Work to complete — Tally the lines in the records below that contain the word "after". Reply with the number only.

______________________________

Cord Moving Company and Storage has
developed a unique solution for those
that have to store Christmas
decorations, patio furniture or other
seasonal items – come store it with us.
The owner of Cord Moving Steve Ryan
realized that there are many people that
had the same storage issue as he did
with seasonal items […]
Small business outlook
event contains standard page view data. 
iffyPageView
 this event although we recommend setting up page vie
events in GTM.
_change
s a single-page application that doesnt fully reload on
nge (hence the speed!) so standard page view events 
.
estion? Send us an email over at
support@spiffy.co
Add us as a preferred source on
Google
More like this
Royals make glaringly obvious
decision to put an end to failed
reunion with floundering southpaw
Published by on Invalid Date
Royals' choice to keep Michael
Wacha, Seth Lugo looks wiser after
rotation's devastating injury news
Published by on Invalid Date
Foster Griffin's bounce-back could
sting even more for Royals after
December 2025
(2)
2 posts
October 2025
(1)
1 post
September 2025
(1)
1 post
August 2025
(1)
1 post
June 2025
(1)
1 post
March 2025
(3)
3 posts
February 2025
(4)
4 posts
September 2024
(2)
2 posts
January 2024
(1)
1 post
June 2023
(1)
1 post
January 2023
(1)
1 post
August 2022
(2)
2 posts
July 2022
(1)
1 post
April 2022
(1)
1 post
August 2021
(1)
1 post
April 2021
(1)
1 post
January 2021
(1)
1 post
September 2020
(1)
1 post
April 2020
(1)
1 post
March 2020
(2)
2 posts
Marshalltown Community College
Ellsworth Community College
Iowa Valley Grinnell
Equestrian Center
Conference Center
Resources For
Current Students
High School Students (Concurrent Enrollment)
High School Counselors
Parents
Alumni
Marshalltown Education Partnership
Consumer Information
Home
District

______________________________

Expected answer — 2